Sometimes pre-existing eye conditions such as a history of glaucoma or a narrow iridocorneal angle (drainage angle between the iris and the cornea) can affect how the eye responds to the medication.

It is important to inform your healthcare provider about your pre-existing health condition to ensure the safe use of Trazodone.

Drug interactions

Some medications when taken with Trazodone can cause glaucoma. Although Trazodone does not directly affect eye pressure, certain medications when taken concurrently, could impact intraocular pressure.

It is important to inform your doctor about all medications and supplements you are taking to reduce the potential side effects.

Dosage and duration

The dosage of the medication also impacts its effectiveness. People responding well to the lower doses may experience increased side effects after the dose escalation such as glaucoma or increased IOP.

Long duration of medication use may also make individuals more prone to experiencing side effects including intraocular pressure (IOP).

It is essential to consult with a healthcare professional or an eye specialist if you have concerns about changes in your eye pressure or eye-related symptoms while using Trazodone. They can provide personalized guidance, and if needed, perform specific eye examinations to evaluate and address any issue.

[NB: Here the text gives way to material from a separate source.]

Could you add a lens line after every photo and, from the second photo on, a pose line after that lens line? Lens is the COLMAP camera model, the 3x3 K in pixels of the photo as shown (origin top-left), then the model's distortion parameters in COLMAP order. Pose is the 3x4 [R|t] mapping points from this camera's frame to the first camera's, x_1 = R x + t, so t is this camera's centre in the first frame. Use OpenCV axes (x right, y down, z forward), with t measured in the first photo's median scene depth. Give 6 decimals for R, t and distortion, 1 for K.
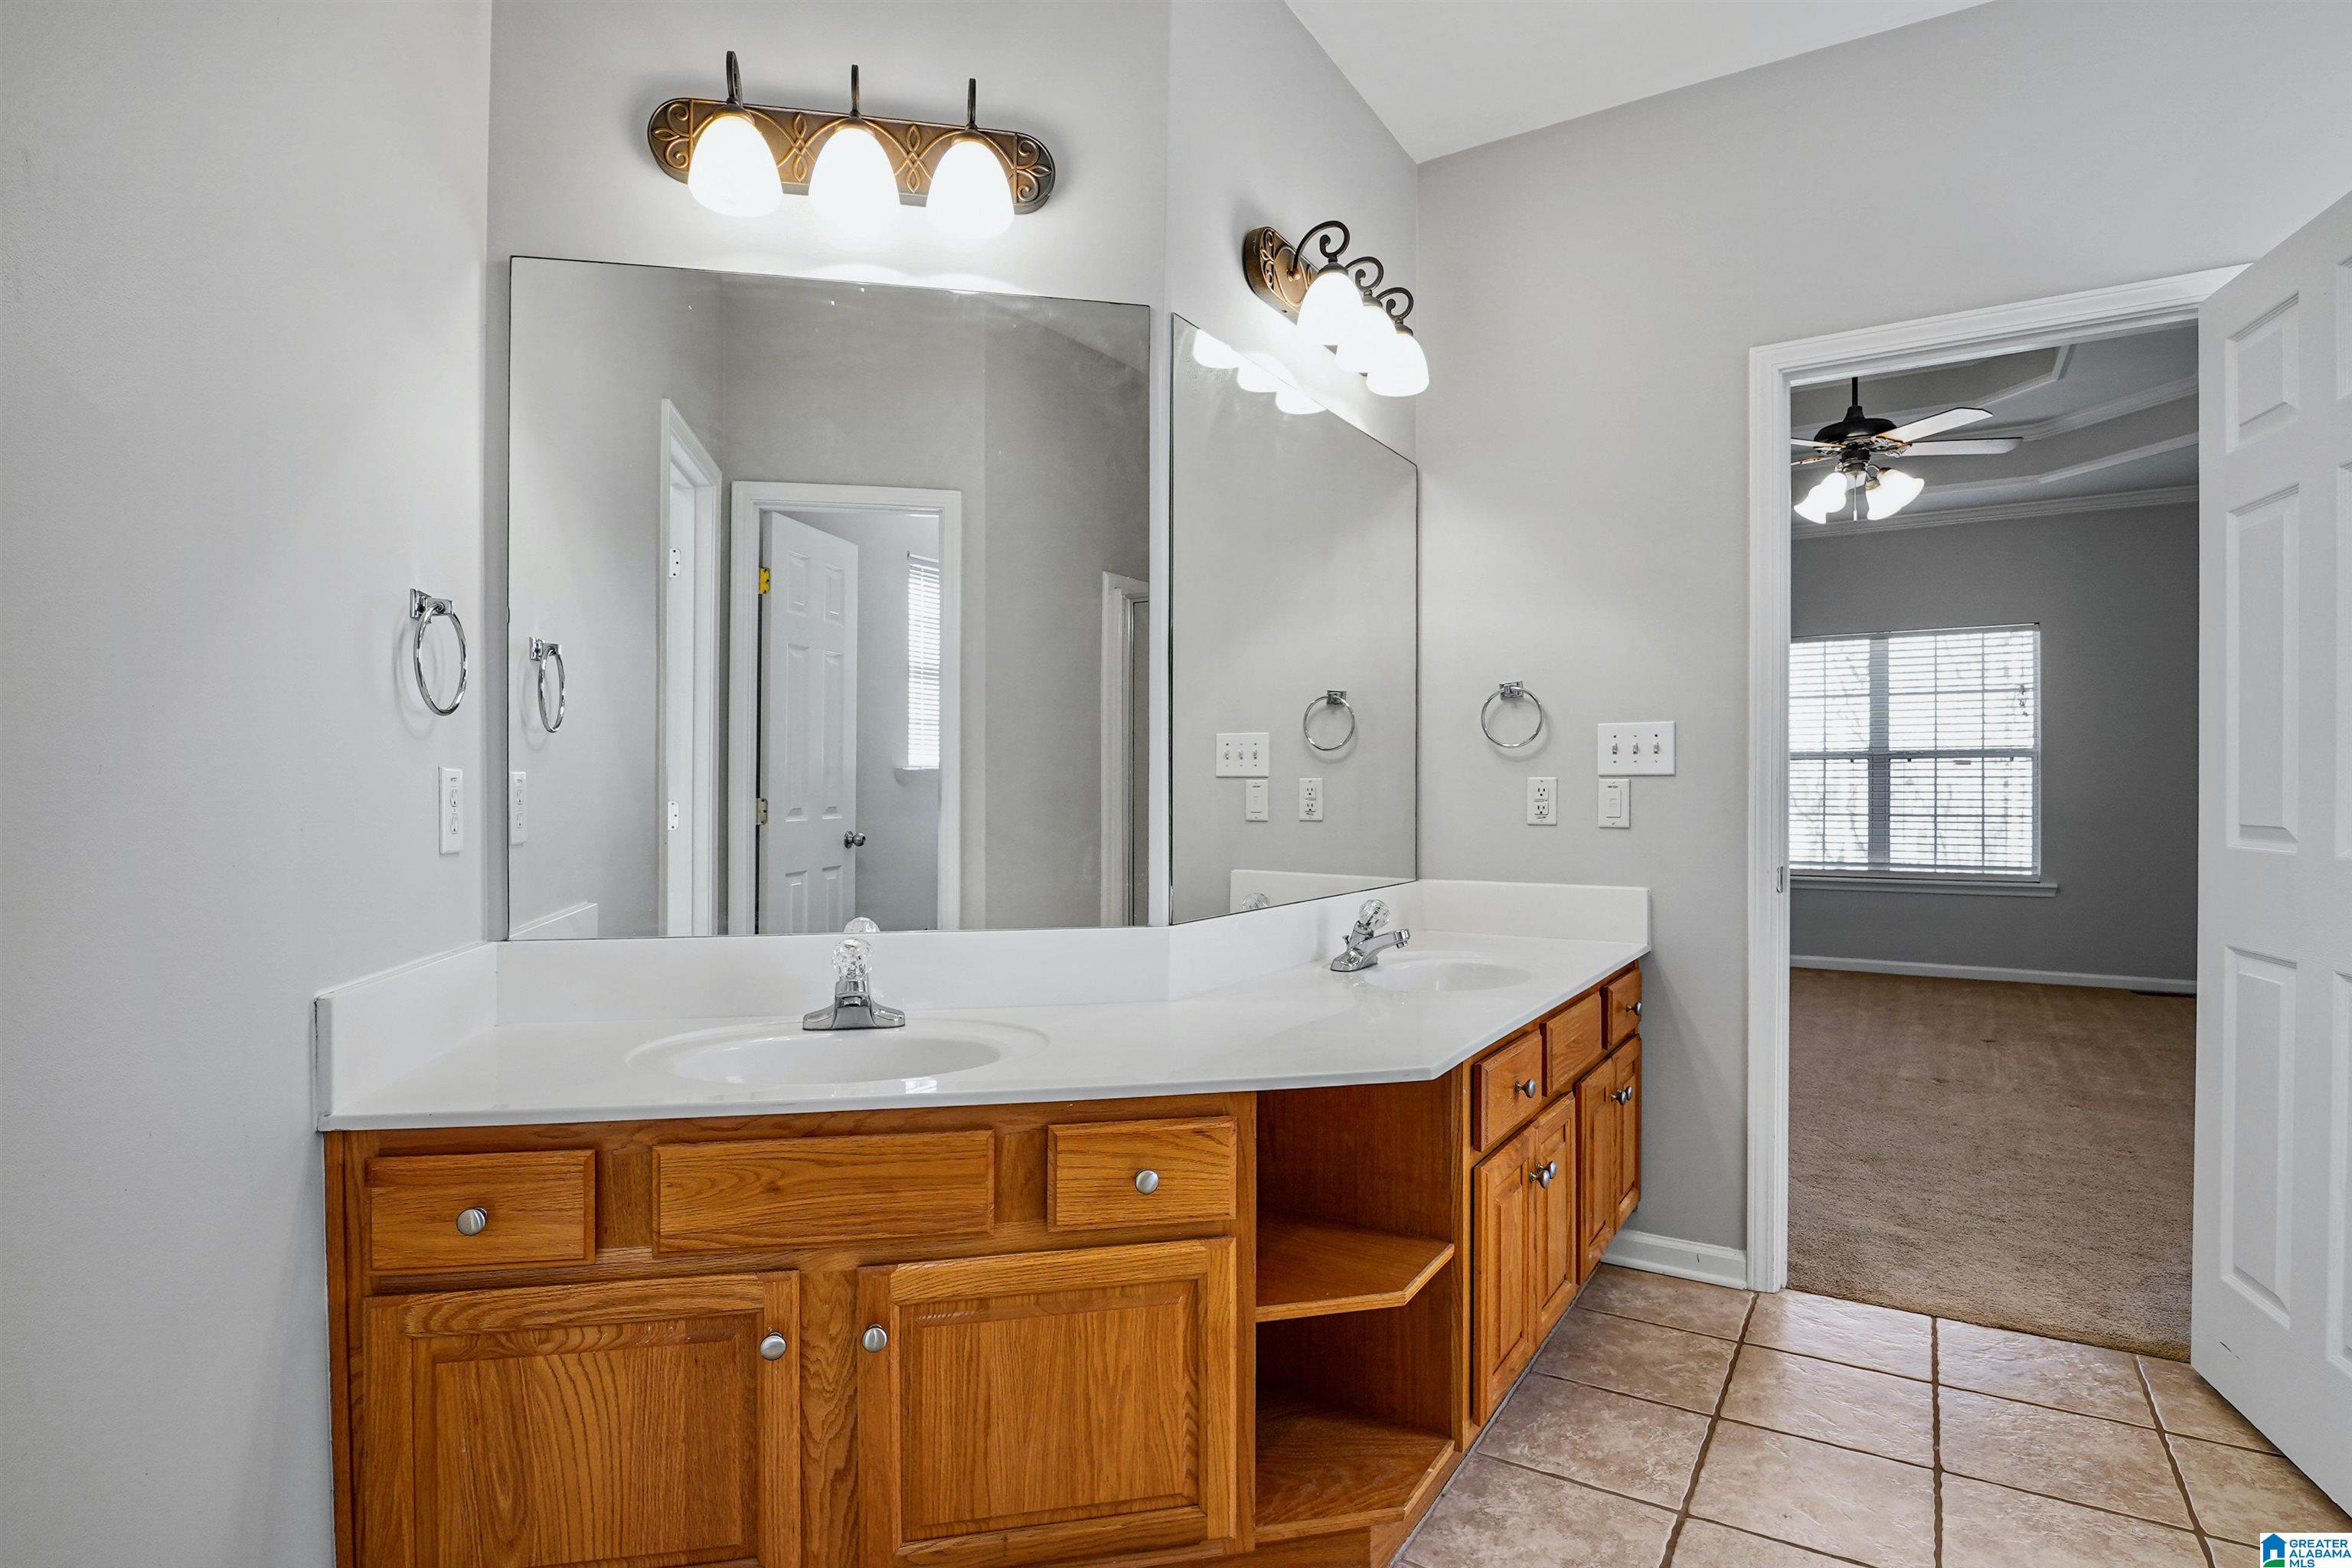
lens RADIAL K [[1147.0, 0, 1159.4], [0, 1147.0, 787.6], [0, 0, 1]] dist [-0.018719, 0.000720]
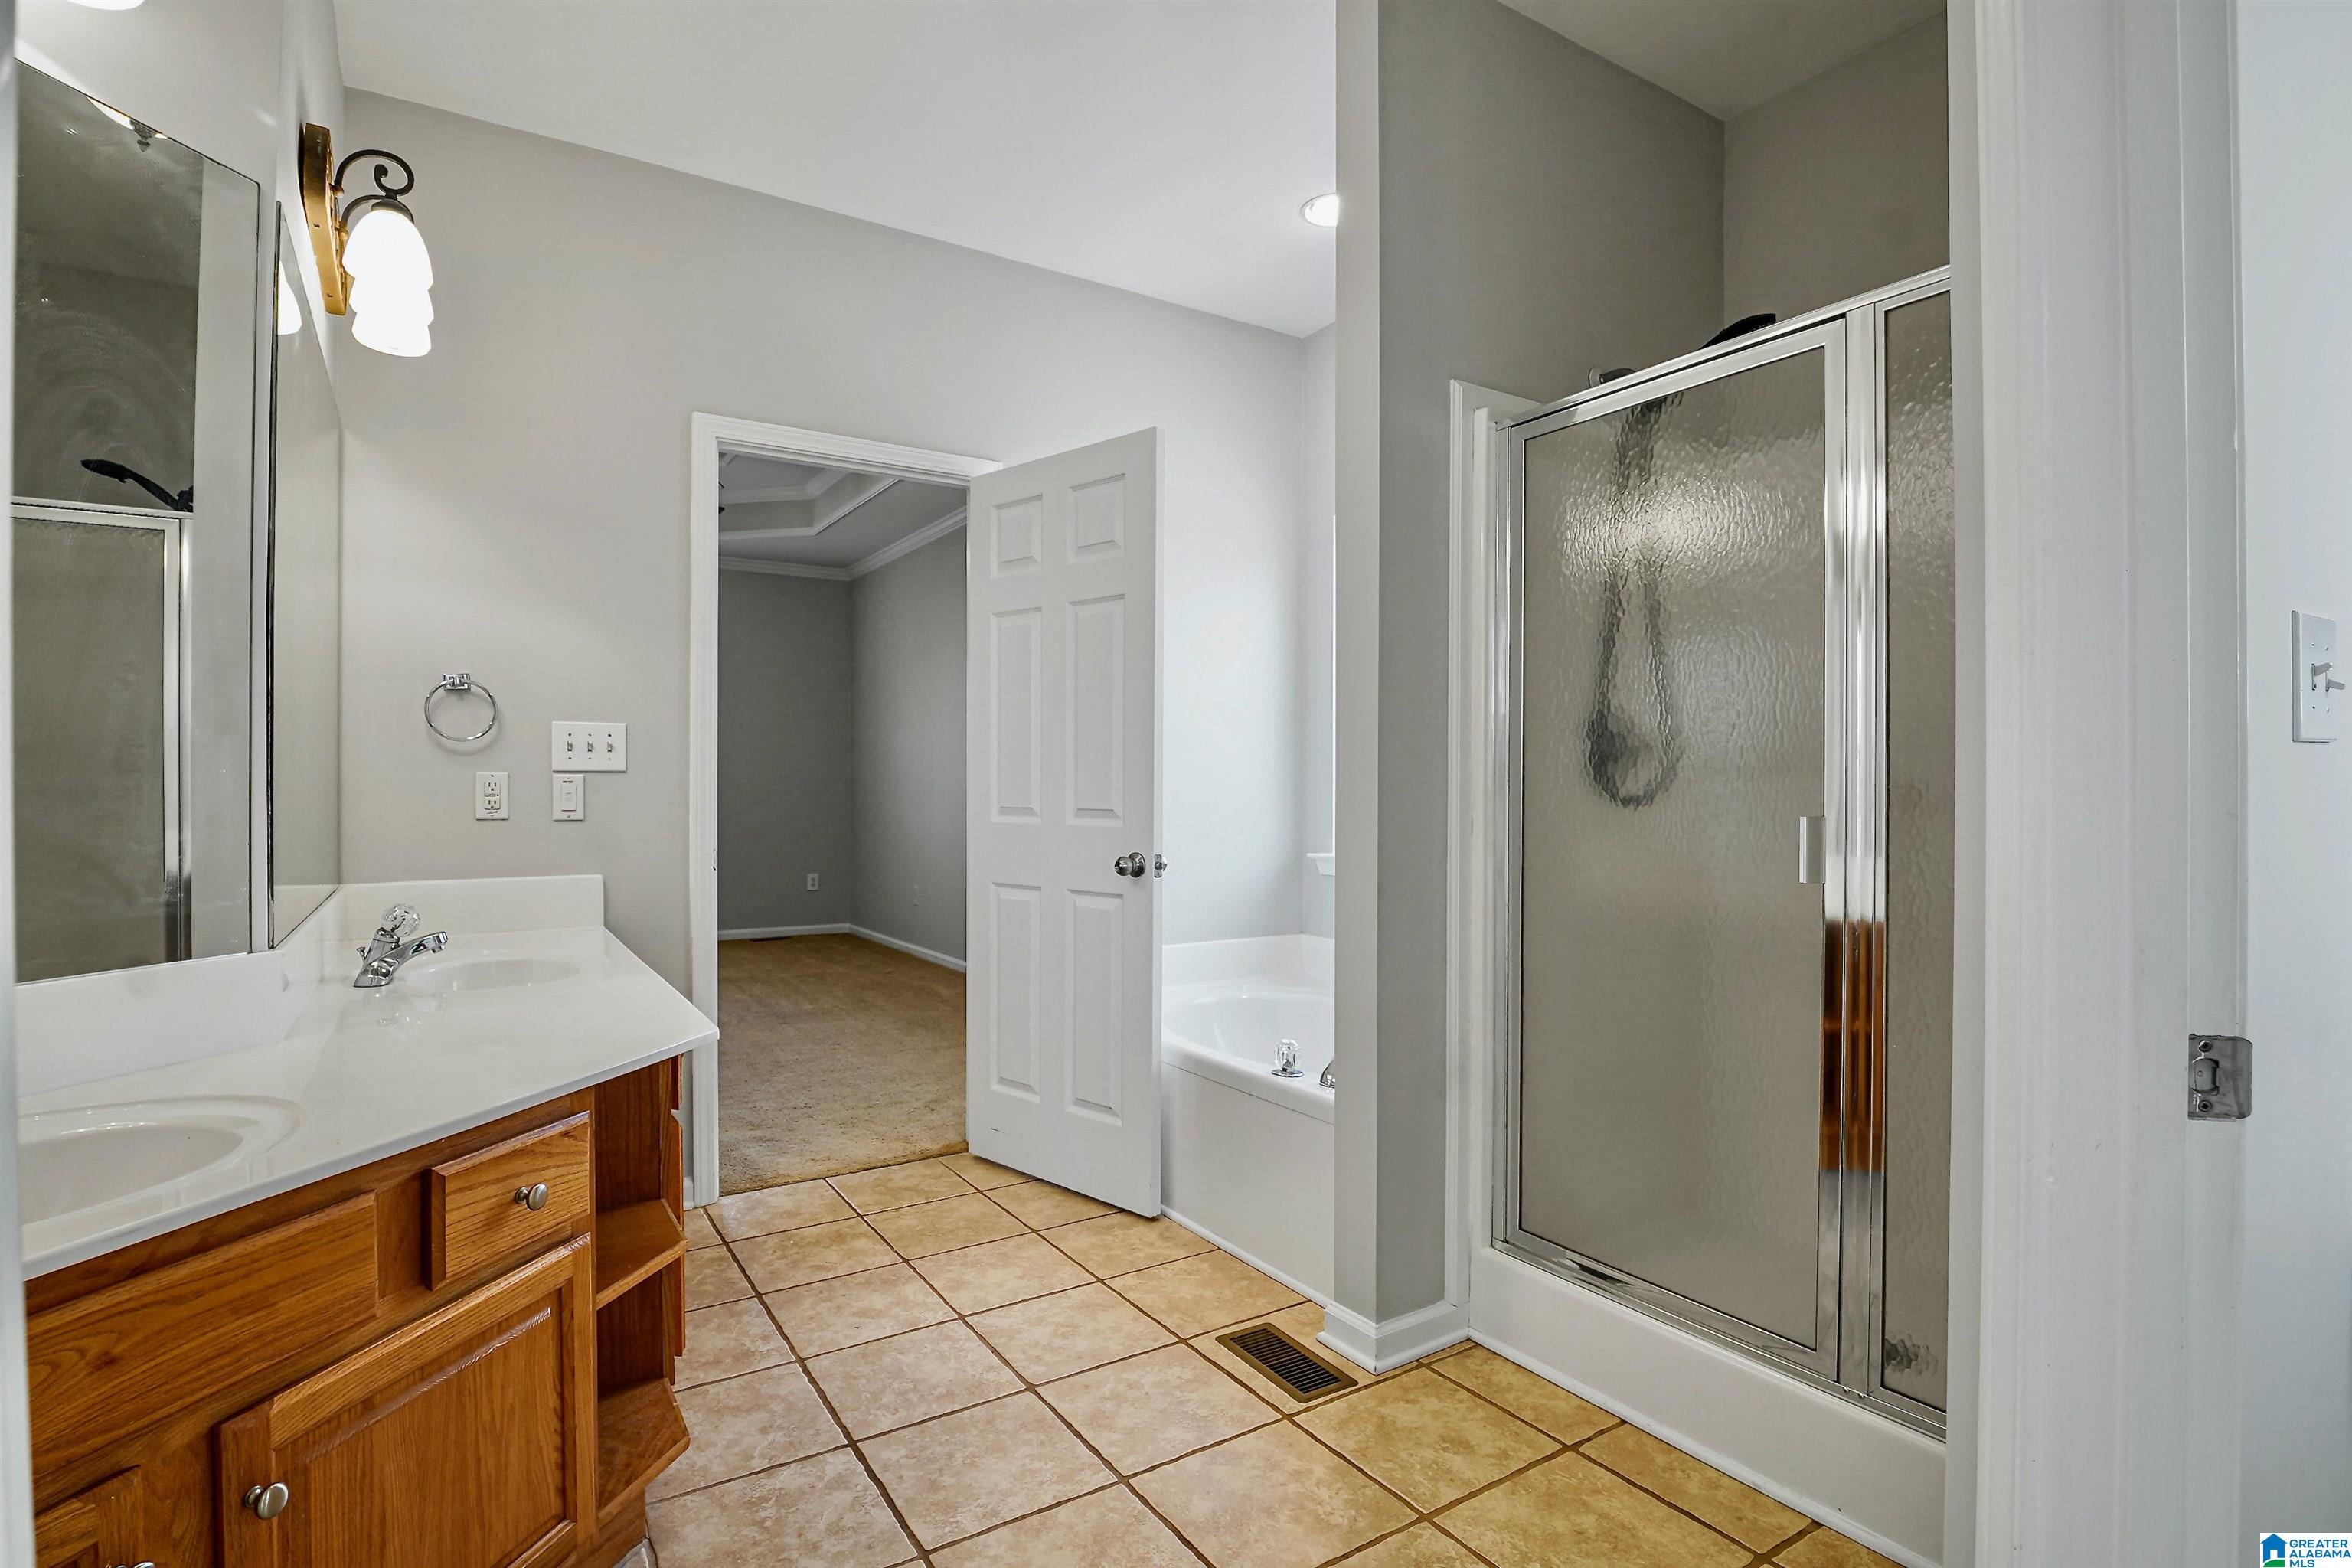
lens RADIAL K [[1106.4, 0, 1120.4], [0, 1106.4, 781.5], [0, 0, 1]] dist [-0.020945, 0.000587]
pose [[0.470880, 0.004803, 0.882184, -0.564500], [-0.002553, 0.999988, -0.004082, 0.003972], [-0.882194, -0.000330, 0.470887, 0.143901]]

How is Trazodone-induced glaucoma managed in a clinical setting? 

The primary goal of managing Trazodone-induced glaucoma in a clinical setting is to decrease intraocular pressure, which can be achieved through the following approaches (5):

  • Mitotic medications (pilocarpine) and anticholinesterase (physostigmine) are useful in constricting the pupil and managing the angle of glaucoma.
  • Beta-blockers (timolol) may be useful in reducing aqueous humour production and intraocular pressure.
  • Carbonic anhydrases (acetazolamide) are useful in decreasing aqueous humour and IOP.

If you suspect that Trazodone is causing glaucoma, reach out to your healthcare provider. They can evaluate the symptoms in the context of the individual’s overall health and medication regimen.

Your healthcare provider might adjust your dosage of Trazodone, switch to a different medication, or recommend additional tests to rule out the cause.

External factors such as stress, fatigue, or caffeine consumption can also cause glaucoma. Keeping an eye on daily activities, food and beverage intake and stress level can provide insights into whether IOP correlates with specific triggers.

Antidepressants like Trazodone have withdrawal symptoms when discontinued abruptly (6). If someone wants to stop or believes that medication is causing side effects, it is important to reach out to your healthcare provider. They can provide a tapering schedule to minimize potential withdrawal or side effects.

What are the alternatives to Trazodone if it causes glaucoma?

If you are experiencing glaucoma while taking Trazodone, it is crucial to discuss this with your healthcare provider. they can suggest some alternative medications that don’t pose risk to your eye health. These include:

Selective serotonin reuptake inhibitors

  • Sertraline
  • Fluoxetine
  • Citalopram

Serotonin-norepinephrine reuptake inhibitors

  • Venlafaxine
  • Duloxetine
  • Desvenlafaxine

These medications can help with depression and anxiety without the same impact on glaucoma.


  • Temazepam
  • Lorazepam

These medications can help with short-term insomnia but should be used cautiously due to their potential for dependence.

In my view and the knowledge available, Trazodone can cause glaucoma in some individuals. However, responses can vary from person to person. If you experience glaucoma while taking Trazodone, it is crucial to discuss it with your healthcare provider for personalized guidance and treatment plans.

Additionally, closely monitoring your treatment while taking this medication is important in order to minimise the risk of ocular side effects, including glaucoma.